• Task to complete
Nothing should differ between your answer and the records below.

• Input data
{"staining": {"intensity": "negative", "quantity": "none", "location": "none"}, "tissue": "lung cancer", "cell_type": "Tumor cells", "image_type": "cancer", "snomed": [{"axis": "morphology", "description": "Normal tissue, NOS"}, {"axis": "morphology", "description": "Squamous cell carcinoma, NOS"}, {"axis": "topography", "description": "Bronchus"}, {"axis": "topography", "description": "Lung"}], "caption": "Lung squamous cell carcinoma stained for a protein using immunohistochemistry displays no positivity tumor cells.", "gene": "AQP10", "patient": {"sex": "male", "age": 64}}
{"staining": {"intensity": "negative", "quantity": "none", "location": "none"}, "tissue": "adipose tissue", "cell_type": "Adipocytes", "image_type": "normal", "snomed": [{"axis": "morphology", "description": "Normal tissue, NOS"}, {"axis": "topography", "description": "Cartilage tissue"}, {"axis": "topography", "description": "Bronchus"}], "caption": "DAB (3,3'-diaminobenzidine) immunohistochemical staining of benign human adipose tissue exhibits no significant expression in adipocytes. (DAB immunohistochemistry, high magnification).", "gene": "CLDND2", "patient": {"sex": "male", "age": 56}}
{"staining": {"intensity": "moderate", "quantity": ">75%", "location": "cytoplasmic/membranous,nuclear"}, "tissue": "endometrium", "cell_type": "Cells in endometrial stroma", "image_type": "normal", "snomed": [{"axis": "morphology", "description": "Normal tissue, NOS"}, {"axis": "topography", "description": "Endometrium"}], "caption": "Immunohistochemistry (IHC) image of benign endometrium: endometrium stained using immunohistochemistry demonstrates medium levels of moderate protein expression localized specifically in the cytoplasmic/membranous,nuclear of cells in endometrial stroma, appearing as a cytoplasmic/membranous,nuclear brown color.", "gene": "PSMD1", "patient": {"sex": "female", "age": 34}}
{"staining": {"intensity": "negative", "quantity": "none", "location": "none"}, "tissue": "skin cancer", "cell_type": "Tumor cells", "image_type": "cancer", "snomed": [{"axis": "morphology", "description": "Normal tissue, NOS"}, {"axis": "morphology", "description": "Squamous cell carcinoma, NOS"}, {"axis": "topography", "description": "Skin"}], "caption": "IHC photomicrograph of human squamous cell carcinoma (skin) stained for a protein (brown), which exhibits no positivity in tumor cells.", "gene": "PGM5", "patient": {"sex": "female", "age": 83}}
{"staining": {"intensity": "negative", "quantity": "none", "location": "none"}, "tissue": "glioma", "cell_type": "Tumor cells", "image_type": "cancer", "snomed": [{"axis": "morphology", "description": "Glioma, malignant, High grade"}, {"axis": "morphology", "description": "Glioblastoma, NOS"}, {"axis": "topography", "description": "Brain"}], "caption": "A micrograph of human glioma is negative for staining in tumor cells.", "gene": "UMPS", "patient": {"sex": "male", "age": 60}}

• Solution for this task
{"staining": {"intensity": "negative", "quantity": "none", "location": "none"}, "tissue": "lung cancer", "cell_type": "Tumor cells", "image_type": "cancer", "snomed": [{"axis": "morphology", "description": "Normal tissue, NOS"}, {"axis": "morphology", "description": "Squamous cell carcinoma, NOS"}, {"axis": "topography", "description": "Bronchus"}, {"axis": "topography", "description": "Lung"}], "caption": "Lung squamous cell carcinoma stained for a protein using immunohistochemistry displays no positivity tumor cells.", "gene": "AQP10", "patient": {"sex": "male", "age": 64}}
{"staining": {"intensity": "negative", "quantity": "none", "location": "none"}, "tissue": "adipose tissue", "cell_type": "Adipocytes", "image_type": "normal", "snomed": [{"axis": "morphology", "description": "Normal tissue, NOS"}, {"axis": "topography", "description": "Cartilage tissue"}, {"axis": "topography", "description": "Bronchus"}], "caption": "DAB (3,3'-diaminobenzidine) immunohistochemical staining of benign human adipose tissue exhibits no significant expression in adipocytes. (DAB immunohistochemistry, high magnification).", "gene": "CLDND2", "patient": {"sex": "male", "age": 56}}
{"staining": {"intensity": "moderate", "quantity": ">75%", "location": "cytoplasmic/membranous,nuclear"}, "tissue": "endometrium", "cell_type": "Cells in endometrial stroma", "image_type": "normal", "snomed": [{"axis": "morphology", "description": "Normal tissue, NOS"}, {"axis": "topography", "description": "Endometrium"}], "caption": "Immunohistochemistry (IHC) image of benign endometrium: endometrium stained using immunohistochemistry demonstrates medium levels of moderate protein expression localized specifically in the cytoplasmic/membranous,nuclear of cells in endometrial stroma, appearing as a cytoplasmic/membranous,nuclear brown color.", "gene": "PSMD1", "patient": {"sex": "female", "age": 34}}
{"staining": {"intensity": "negative", "quantity": "none", "location": "none"}, "tissue": "skin cancer", "cell_type": "Tumor cells", "image_type": "cancer", "snomed": [{"axis": "morphology", "description": "Normal tissue, NOS"}, {"axis": "morphology", "description": "Squamous cell carcinoma, NOS"}, {"axis": "topography", "description": "Skin"}], "caption": "IHC photomicrograph of human squamous cell carcinoma (skin) stained for a protein (brown), which exhibits no positivity in tumor cells.", "gene": "PGM5", "patient": {"sex": "female", "age": 83}}
{"staining": {"intensity": "negative", "quantity": "none", "location": "none"}, "tissue": "glioma", "cell_type": "Tumor cells", "image_type": "cancer", "snomed": [{"axis": "morphology", "description": "Glioma, malignant, High grade"}, {"axis": "morphology", "description": "Glioblastoma, NOS"}, {"axis": "topography", "description": "Brain"}], "caption": "A micrograph of human glioma is negative for staining in tumor cells.", "gene": "UMPS", "patient": {"sex": "male", "age": 60}}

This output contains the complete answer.